■ Exercise aim ■
Your answer must be every line of the data below that holds the string "seconds", copied exactly.

[Saved entries]
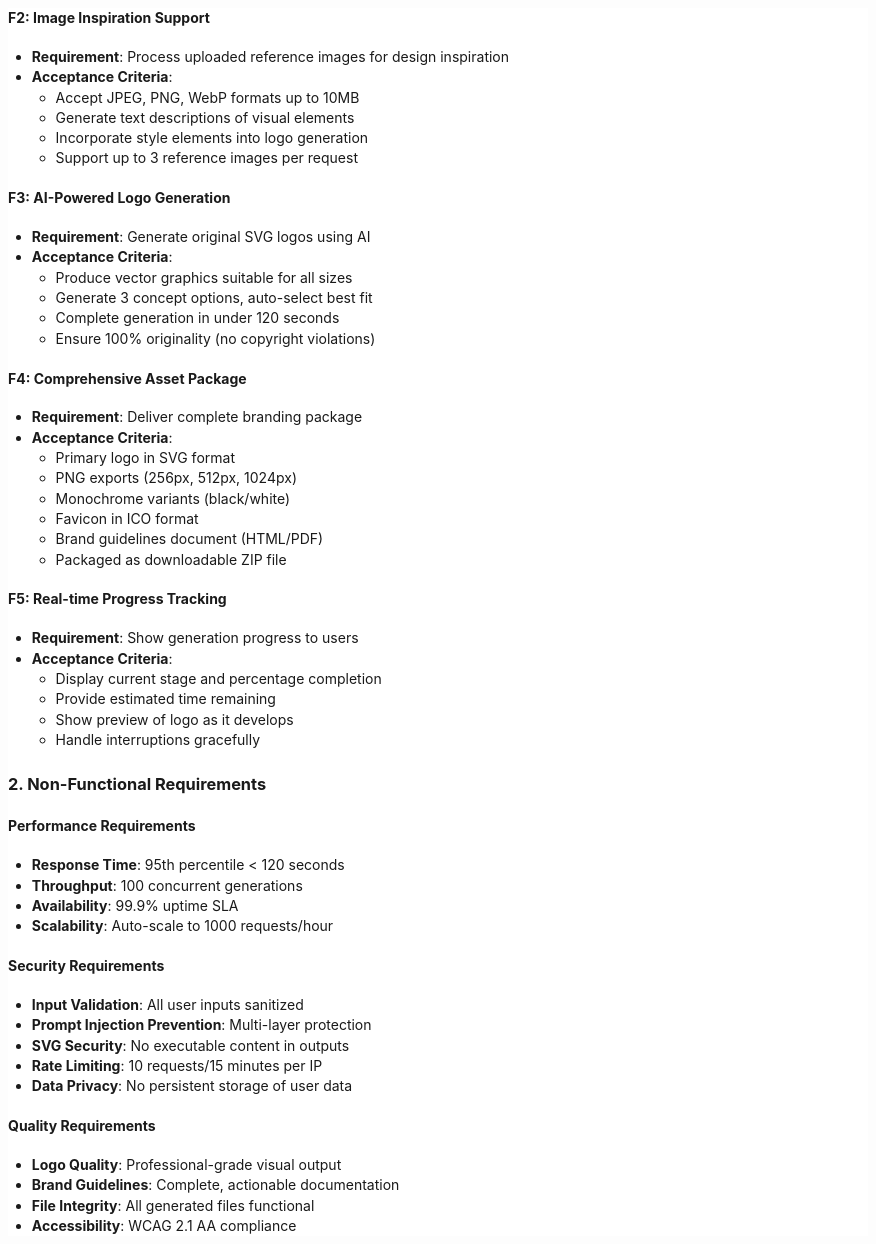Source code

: #### F2: Image Inspiration Support
- **Requirement**: Process uploaded reference images for design inspiration
- **Acceptance Criteria**:
  - Accept JPEG, PNG, WebP formats up to 10MB
  - Generate text descriptions of visual elements
  - Incorporate style elements into logo generation
  - Support up to 3 reference images per request

#### F3: AI-Powered Logo Generation
- **Requirement**: Generate original SVG logos using AI
- **Acceptance Criteria**:
  - Produce vector graphics suitable for all sizes
  - Generate 3 concept options, auto-select best fit
  - Complete generation in under 120 seconds
  - Ensure 100% originality (no copyright violations)

#### F4: Comprehensive Asset Package
- **Requirement**: Deliver complete branding package
- **Acceptance Criteria**:
  - Primary logo in SVG format
  - PNG exports (256px, 512px, 1024px)
  - Monochrome variants (black/white)
  - Favicon in ICO format
  - Brand guidelines document (HTML/PDF)
  - Packaged as downloadable ZIP file

#### F5: Real-time Progress Tracking
- **Requirement**: Show generation progress to users
- **Acceptance Criteria**:
  - Display current stage and percentage completion
  - Provide estimated time remaining
  - Show preview of logo as it develops
  - Handle interruptions gracefully

### 2. Non-Functional Requirements

#### Performance Requirements
- **Response Time**: 95th percentile < 120 seconds
- **Throughput**: 100 concurrent generations
- **Availability**: 99.9% uptime SLA
- **Scalability**: Auto-scale to 1000 requests/hour

#### Security Requirements
- **Input Validation**: All user inputs sanitized
- **Prompt Injection Prevention**: Multi-layer protection
- **SVG Security**: No executable content in outputs
- **Rate Limiting**: 10 requests/15 minutes per IP
- **Data Privacy**: No persistent storage of user data

#### Quality Requirements
- **Logo Quality**: Professional-grade visual output
- **Brand Guidelines**: Complete, actionable documentation
- **File Integrity**: All generated files functional
- **Accessibility**: WCAG 2.1 AA compliance
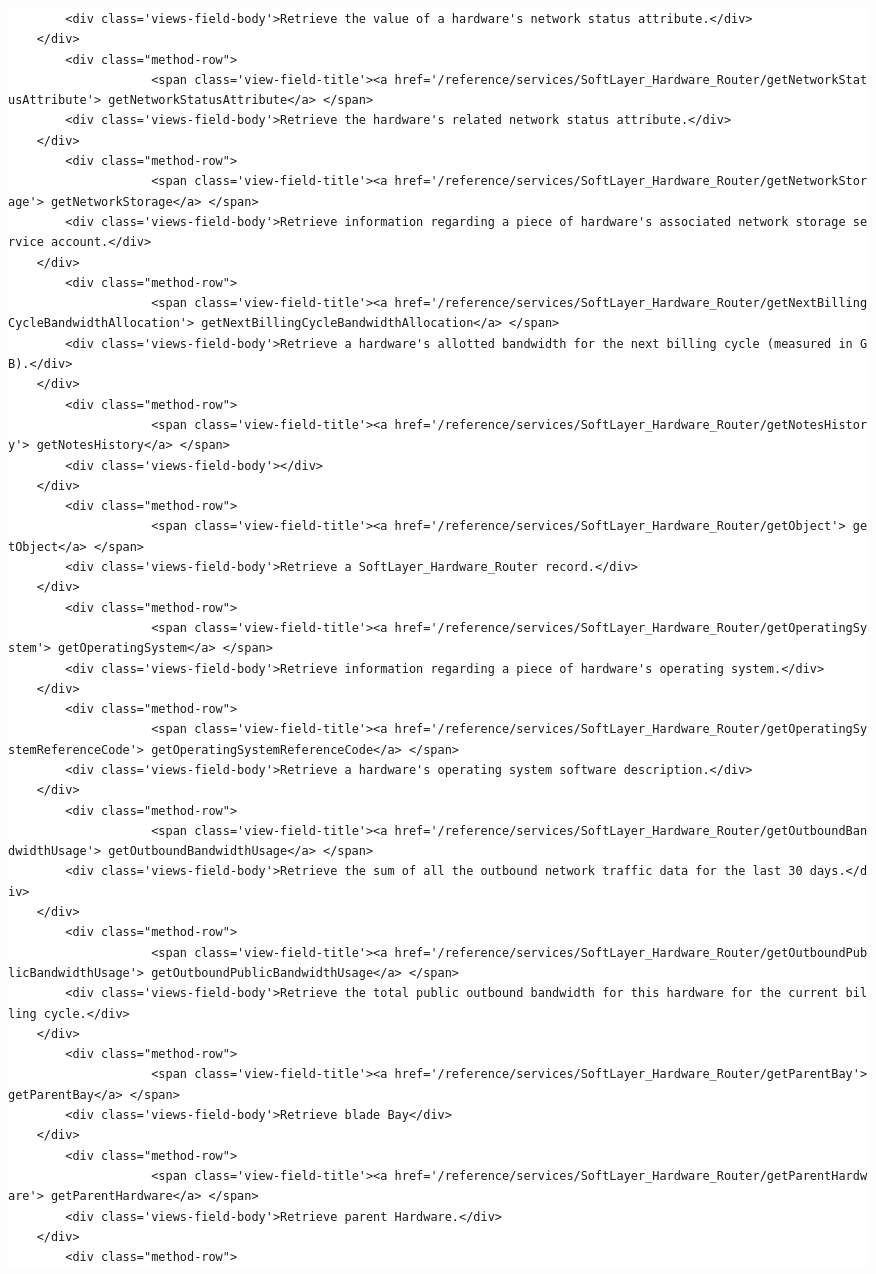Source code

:             <div class='views-field-body'>Retrieve the value of a hardware's network status attribute.</div>
        </div>
            <div class="method-row">
                        <span class='view-field-title'><a href='/reference/services/SoftLayer_Hardware_Router/getNetworkStatusAttribute'> getNetworkStatusAttribute</a> </span>
            <div class='views-field-body'>Retrieve the hardware's related network status attribute.</div>
        </div>
            <div class="method-row">
                        <span class='view-field-title'><a href='/reference/services/SoftLayer_Hardware_Router/getNetworkStorage'> getNetworkStorage</a> </span>
            <div class='views-field-body'>Retrieve information regarding a piece of hardware's associated network storage service account.</div>
        </div>
            <div class="method-row">
                        <span class='view-field-title'><a href='/reference/services/SoftLayer_Hardware_Router/getNextBillingCycleBandwidthAllocation'> getNextBillingCycleBandwidthAllocation</a> </span>
            <div class='views-field-body'>Retrieve a hardware's allotted bandwidth for the next billing cycle (measured in GB).</div>
        </div>
            <div class="method-row">
                        <span class='view-field-title'><a href='/reference/services/SoftLayer_Hardware_Router/getNotesHistory'> getNotesHistory</a> </span>
            <div class='views-field-body'></div>
        </div>
            <div class="method-row">
                        <span class='view-field-title'><a href='/reference/services/SoftLayer_Hardware_Router/getObject'> getObject</a> </span>
            <div class='views-field-body'>Retrieve a SoftLayer_Hardware_Router record.</div>
        </div>
            <div class="method-row">
                        <span class='view-field-title'><a href='/reference/services/SoftLayer_Hardware_Router/getOperatingSystem'> getOperatingSystem</a> </span>
            <div class='views-field-body'>Retrieve information regarding a piece of hardware's operating system.</div>
        </div>
            <div class="method-row">
                        <span class='view-field-title'><a href='/reference/services/SoftLayer_Hardware_Router/getOperatingSystemReferenceCode'> getOperatingSystemReferenceCode</a> </span>
            <div class='views-field-body'>Retrieve a hardware's operating system software description.</div>
        </div>
            <div class="method-row">
                        <span class='view-field-title'><a href='/reference/services/SoftLayer_Hardware_Router/getOutboundBandwidthUsage'> getOutboundBandwidthUsage</a> </span>
            <div class='views-field-body'>Retrieve the sum of all the outbound network traffic data for the last 30 days.</div>
        </div>
            <div class="method-row">
                        <span class='view-field-title'><a href='/reference/services/SoftLayer_Hardware_Router/getOutboundPublicBandwidthUsage'> getOutboundPublicBandwidthUsage</a> </span>
            <div class='views-field-body'>Retrieve the total public outbound bandwidth for this hardware for the current billing cycle.</div>
        </div>
            <div class="method-row">
                        <span class='view-field-title'><a href='/reference/services/SoftLayer_Hardware_Router/getParentBay'> getParentBay</a> </span>
            <div class='views-field-body'>Retrieve blade Bay</div>
        </div>
            <div class="method-row">
                        <span class='view-field-title'><a href='/reference/services/SoftLayer_Hardware_Router/getParentHardware'> getParentHardware</a> </span>
            <div class='views-field-body'>Retrieve parent Hardware.</div>
        </div>
            <div class="method-row">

■ Answer to the exercise ■
  - Complete generation in under 120 seconds
- **Response Time**: 95th percentile < 120 seconds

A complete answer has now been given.